━━━ PROVIDED INFORMATION

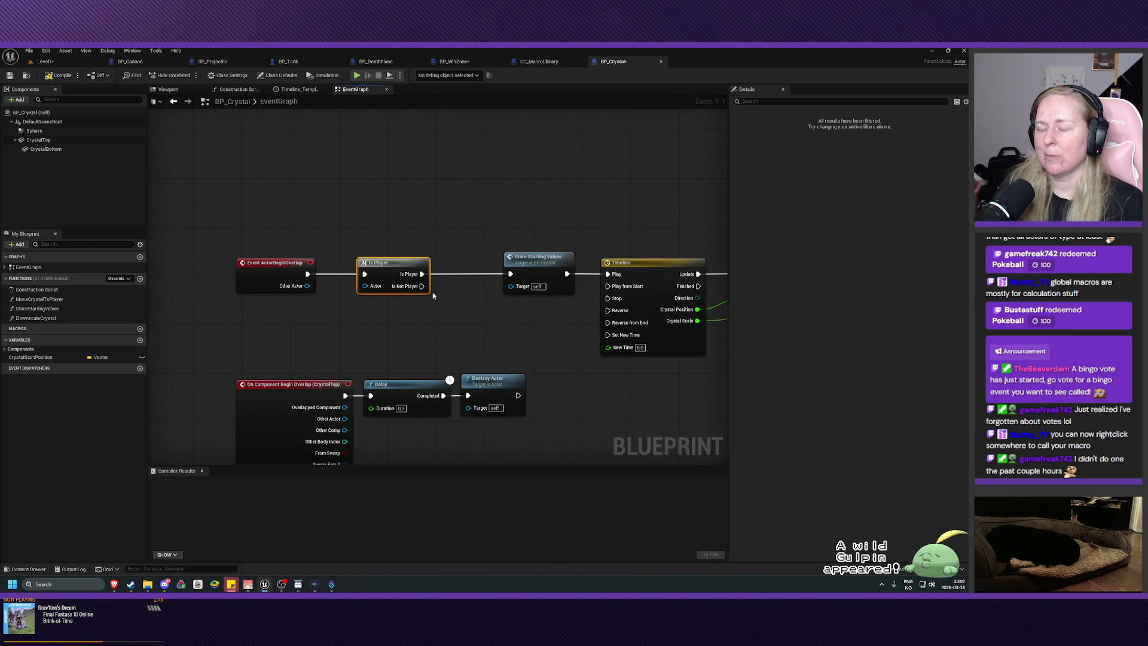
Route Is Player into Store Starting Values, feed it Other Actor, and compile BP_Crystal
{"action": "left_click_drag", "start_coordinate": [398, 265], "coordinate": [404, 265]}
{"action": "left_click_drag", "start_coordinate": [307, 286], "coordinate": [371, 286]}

━━━━━━
━━━ PROVIDED INFORMATION

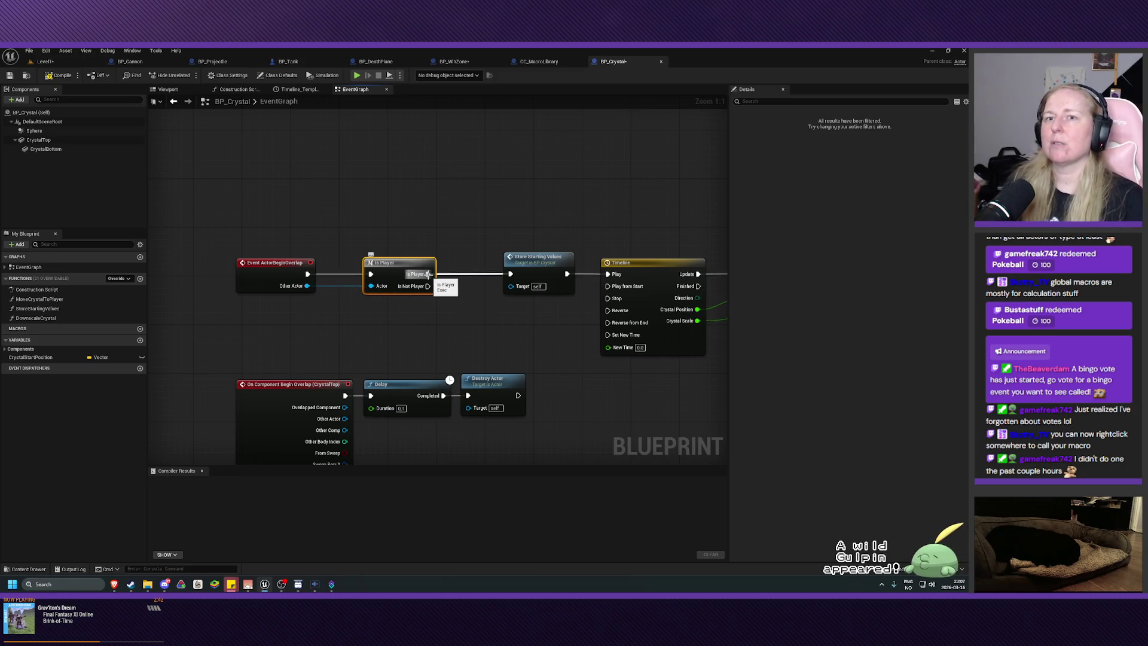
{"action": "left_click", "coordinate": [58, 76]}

━━━━━━

__WHAT TO WORK ON__
Establish how many lines of the records contain the string "coordinate" and state that number without elaboration.

__WRITTEN RESPONSE__
3